Effects on small GTPases
The cause of cytotoxic activity by TcdB within the host cell is mainly mediated via receptor endocytosis. Acidic endosomes allow toxin B to enter the cytosol. This phenomenon takes place by a binding receptor region, which enables toxin to enter host cells. Through the accessibility of the host cells' cytosol, TcdB deactivates the small GTPases, e.g. the Rho family members Rac and Cdc42 by the process of glycosylation of threonine 35 in Cdc42 and Rac, and threonine 37 in Rho. These Rho GTPases are found ubiquitously in the cytosol of eukaryotic cells that are responsible for the organization of the actin cytoskeleton because the toxins in the cytosol cause condensation of actin filaments as a consequence of cell rounding and membrane blebbing, which ultimately leads to apoptosis. TcdB causes critical changes to cell dynamics and morphology.

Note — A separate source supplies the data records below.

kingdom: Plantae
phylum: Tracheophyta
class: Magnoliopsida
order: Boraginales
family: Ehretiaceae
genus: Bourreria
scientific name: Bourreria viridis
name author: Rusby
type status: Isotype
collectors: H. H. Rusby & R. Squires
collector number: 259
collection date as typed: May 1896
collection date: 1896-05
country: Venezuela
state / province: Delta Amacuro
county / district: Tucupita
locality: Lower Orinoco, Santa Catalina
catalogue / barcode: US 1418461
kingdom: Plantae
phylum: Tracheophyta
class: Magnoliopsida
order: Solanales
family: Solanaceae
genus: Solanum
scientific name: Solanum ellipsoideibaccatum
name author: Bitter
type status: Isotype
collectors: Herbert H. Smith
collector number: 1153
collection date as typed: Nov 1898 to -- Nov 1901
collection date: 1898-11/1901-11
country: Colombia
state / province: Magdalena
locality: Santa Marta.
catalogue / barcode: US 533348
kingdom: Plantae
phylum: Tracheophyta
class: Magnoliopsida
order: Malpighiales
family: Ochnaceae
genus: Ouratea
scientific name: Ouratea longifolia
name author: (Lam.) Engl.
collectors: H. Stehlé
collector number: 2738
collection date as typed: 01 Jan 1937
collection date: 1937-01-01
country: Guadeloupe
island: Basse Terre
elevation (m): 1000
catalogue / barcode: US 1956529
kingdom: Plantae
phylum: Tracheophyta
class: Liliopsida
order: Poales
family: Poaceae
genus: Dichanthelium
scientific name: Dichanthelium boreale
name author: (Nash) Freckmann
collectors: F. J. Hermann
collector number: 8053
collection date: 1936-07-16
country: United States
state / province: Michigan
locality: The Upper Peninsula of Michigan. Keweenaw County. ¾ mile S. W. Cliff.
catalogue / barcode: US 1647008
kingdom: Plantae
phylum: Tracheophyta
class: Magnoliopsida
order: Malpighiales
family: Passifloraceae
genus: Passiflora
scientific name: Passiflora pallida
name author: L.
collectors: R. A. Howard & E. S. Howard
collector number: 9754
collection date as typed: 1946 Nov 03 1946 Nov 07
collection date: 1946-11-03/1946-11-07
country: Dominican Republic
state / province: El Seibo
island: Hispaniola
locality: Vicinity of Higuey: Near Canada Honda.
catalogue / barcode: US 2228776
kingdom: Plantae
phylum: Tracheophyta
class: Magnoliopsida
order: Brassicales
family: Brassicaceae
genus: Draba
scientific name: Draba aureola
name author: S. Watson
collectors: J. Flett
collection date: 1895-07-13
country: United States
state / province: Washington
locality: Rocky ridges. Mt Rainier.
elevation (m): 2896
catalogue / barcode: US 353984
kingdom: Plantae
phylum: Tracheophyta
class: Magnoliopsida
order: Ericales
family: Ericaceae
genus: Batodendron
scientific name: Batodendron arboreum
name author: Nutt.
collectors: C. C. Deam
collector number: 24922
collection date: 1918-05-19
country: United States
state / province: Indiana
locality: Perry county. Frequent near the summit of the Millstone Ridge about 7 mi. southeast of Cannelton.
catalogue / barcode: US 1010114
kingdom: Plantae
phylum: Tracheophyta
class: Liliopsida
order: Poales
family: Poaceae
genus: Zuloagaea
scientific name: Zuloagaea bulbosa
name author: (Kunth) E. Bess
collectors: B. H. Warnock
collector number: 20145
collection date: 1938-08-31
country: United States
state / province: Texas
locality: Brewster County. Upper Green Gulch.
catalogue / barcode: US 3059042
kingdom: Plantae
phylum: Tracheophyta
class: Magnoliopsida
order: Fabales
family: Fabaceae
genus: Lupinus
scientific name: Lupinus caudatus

Figure 3 shows the probable effect of toxin B on a cell's surface; membrane blebbing. In addition, TcdB inactivates Rho GTPases. As a consequence, cell-cell junctions are disrupted, which enhances epithelial permeability of toxin B and fluid accumulation in the lumen. This is one of the main causative agents in contracting C. difficile-associated diarrhea.Furthermore, the rate of hydrolysis by TcdB of UDP-glucose is approximately five-fold greater than TcdA. Several studies have indicated that Rho exhibits posttranslational modification through prenylation and carboxymethylation, which occurs in the cytoplasmic side of the plasma membrane, hence, the exchange of GTP to GDP. When TcdB binds to Rho and other small GTPases, GTP hydrolyzes to GDP, which leads to GTP-bound to GDP-bound . In addition, this interchange activity is regulated by guanine factors in the cell's cytosol.
Disturbance on signal pathways
The cellular regulation of Rho, Rac, and Cdc42 has effects outside the vicinity of the actin filaments of the cytoskeleton, These small GTPases are incorporated in the cell cycle that regulates signals via mitogen-activated protein kinase kinases. Some physiological parts of the cells that are not involved in actin filaments, may not cause cell rounding or cell death right away, but in downstream pathway activity, may lead to the deterioration of actin filaments and finally, cell death.In 1993, a study conducted by Shoshan et al., showed that cells with TcdB changed phospholipase A2 activity. This was an independent event from disruption of the actin cytoskeleton. Shoshan et al., also showed that TcdB inhibited the receptor signaling activity by deactivating the Rho proteins via phospholipase D.